Подняв покрышку дивана, он достал початый ящик консервов – НЗ для раненых и хворых и вынул банку «Говядины тушеной».

Вскрыл ее, наколол на вилку аппетитный шматик, отломил ломоть круглого хлеба по двадцать две копейки.

Лядов покосился на Луценко – совсем не похоже было, что академик переживал из-за легенных помех. Вся база в трансе, женщины ревут, даже взрослые мужики истерику закатывали, какой-то сержантик пытался черепушку себе разворотить из «калашникова» – благо Переверзев вразумил дурака, излечил «наложением рук»…

А Луценко хоть бы хны. Или он глуп, или отбоялся…

– Так сколько? – повторил комендант свой вопрос.

– Дюжина – это точно, – протянул Отто. – Но половина людей еще не сориентировалась. Надо вести разъяснительную работу.

– Ну, так ведите!

– Я и веду…

– А где он сам?

– Кузьмичев? Убыл на охоту – людей кормить нечем.

Луценко кивнул и облизал вилку – слова Лядова он не принял на свой счет, да помполит и не думал указывать коменданту на недопустимость и предосудительность его поведения – крысятничать и лопать втихушку, когда другим есть нечего. Он и сам кормился из того же НЗ. И прикармливал Семенова. Комсорг все-таки.
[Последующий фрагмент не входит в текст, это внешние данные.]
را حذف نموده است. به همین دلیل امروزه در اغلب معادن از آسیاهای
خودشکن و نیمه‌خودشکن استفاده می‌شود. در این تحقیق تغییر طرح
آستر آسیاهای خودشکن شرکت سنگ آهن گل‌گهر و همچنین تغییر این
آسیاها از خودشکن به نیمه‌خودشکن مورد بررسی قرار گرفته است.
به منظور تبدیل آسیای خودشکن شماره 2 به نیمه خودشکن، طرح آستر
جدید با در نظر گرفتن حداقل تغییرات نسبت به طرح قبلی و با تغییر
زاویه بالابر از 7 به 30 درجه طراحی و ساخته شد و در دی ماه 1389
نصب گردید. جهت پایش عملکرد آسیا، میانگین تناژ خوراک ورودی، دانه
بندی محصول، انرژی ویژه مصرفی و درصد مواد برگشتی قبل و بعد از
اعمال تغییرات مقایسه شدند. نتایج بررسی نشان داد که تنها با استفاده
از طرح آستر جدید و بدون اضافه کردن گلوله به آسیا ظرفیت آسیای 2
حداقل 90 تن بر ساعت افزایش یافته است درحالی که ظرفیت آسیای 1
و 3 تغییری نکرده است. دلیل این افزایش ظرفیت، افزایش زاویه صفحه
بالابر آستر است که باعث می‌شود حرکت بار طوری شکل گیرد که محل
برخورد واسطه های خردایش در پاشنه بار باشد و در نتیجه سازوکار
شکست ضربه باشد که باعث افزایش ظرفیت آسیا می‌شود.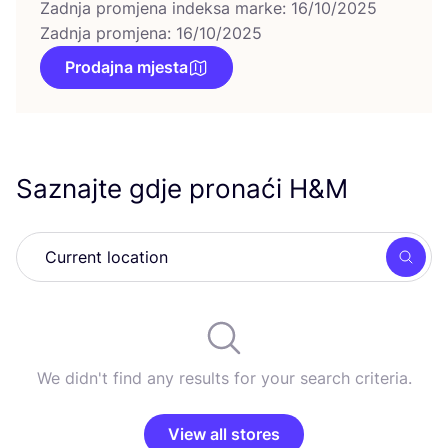
Zadnja promjena indeksa marke: 16/10/2025
Zadnja promjena: 16/10/2025
Prodajna mjesta
Saznajte gdje pronaći H
&
M
Searc
We didn't find any results for your search criteria.
View all stores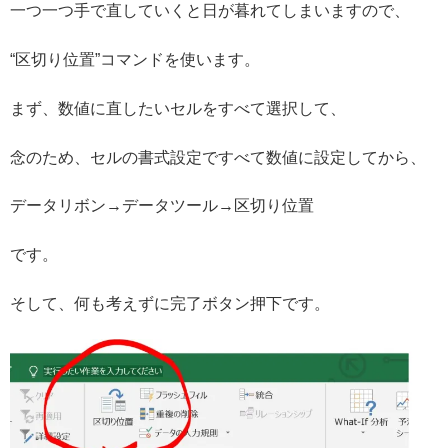
一つ一つ手で直していくと日が暮れてしまいますので、
“区切り位置”コマンドを使います。
まず、数値に直したいセルをすべて選択して、
念のため、セルの書式設定ですべて数値に設定してから、
データリボン→データツール→区切り位置
です。
そして、何も考えずに完了ボタン押下です。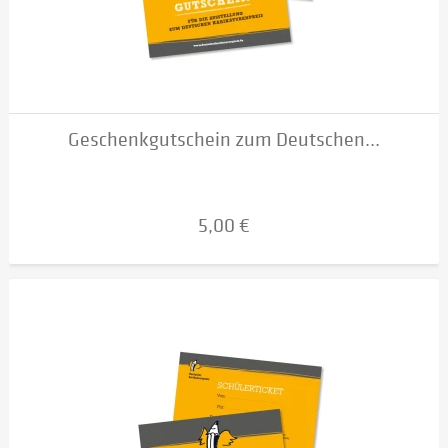
Geschenkgutschein zum Deutschen...
5,00 €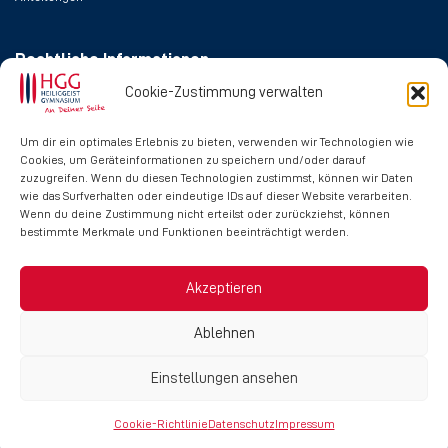
Rechtliche Informationen
Cookie-Zustimmung verwalten
Impressum
Datenschutz
Um dir ein optimales Erlebnis zu bieten, verwenden wir Technologien wie
Cookies, um Geräteinformationen zu speichern und/oder darauf
Cookie-Richtlinie
zuzugreifen. Wenn du diesen Technologien zustimmst, können wir Daten
wie das Surfverhalten oder eindeutige IDs auf dieser Website verarbeiten.
Wenn du deine Zustimmung nicht erteilst oder zurückziehst, können
Social Media
bestimmte Merkmale und Funktionen beeinträchtigt werden.
Akzeptieren
Ablehnen
Einstellungen ansehen
Copyright © 2024 Heilig-Geist-Gymnasium
Cookie-Richtlinie
Datenschutz
Impressum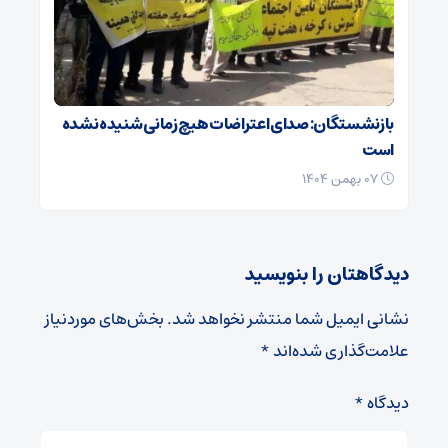
بازنشستگان: صدای اعتراضات هیچ زمانی شنیده نشده
است
۰۷ بهمن ۱۴۰۴
دیدگاهتان را بنویسید
نشانی ایمیل شما منتشر نخواهد شد.
بخش‌های موردنیاز
علامت‌گذاری شده‌اند
*
دیدگاه
*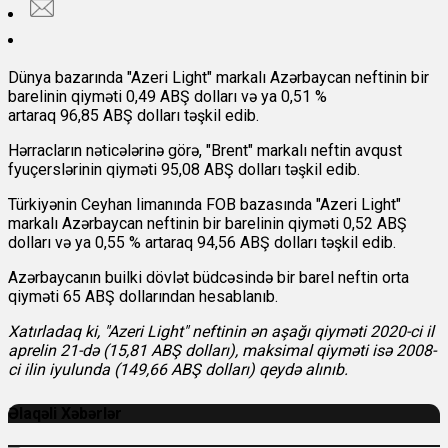
Dünya bazarında "Azeri Light" markalı Azərbaycan neftinin bir
barelinin qiyməti
0,49 ABŞ dolları və ya 0,51 %
artaraq 96,85 ABŞ dolları təşkil edib.
Hərracların nəticələrinə görə, "Brent" markalı neftin avqust
fyuçerslərinin qiyməti 95,08 ABŞ dolları təşkil edib.
Türkiyənin Ceyhan limanında FOB bazasında "Azeri Light"
markalı Azərbaycan neftinin bir barelinin qiyməti 0,52 ABŞ
dolları və ya 0,55 % artaraq 94,56 ABŞ dolları təşkil edib.
Azərbaycanın builki dövlət büdcəsində bir barel neftin orta
qiyməti 65 ABŞ dollarından hesablanıb.
Xatırladaq ki, "Azeri Light" neftinin ən aşağı qiyməti 2020-ci il
aprelin 21-də (15,81 ABŞ dolları), maksimal qiyməti isə 2008-
ci ilin iyulunda (149,66 ABŞ dolları) qeydə alınıb.
Əlaqəli Xəbərlər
…Начало резко темнеть. Небо налилось темным малахитом, с юга поползли тучи красивого лилового оттенка, под ними позаривали молнии. Ударил гром – будто вагоны катались по рельсам.

– Дождь будет… – весомо заметил Луценко.

Выгреб последний кусок, вилкой скребя по банке, и сховал оную в пакет – не тот преступник, кто нарушает закон, а тот, кто пойман.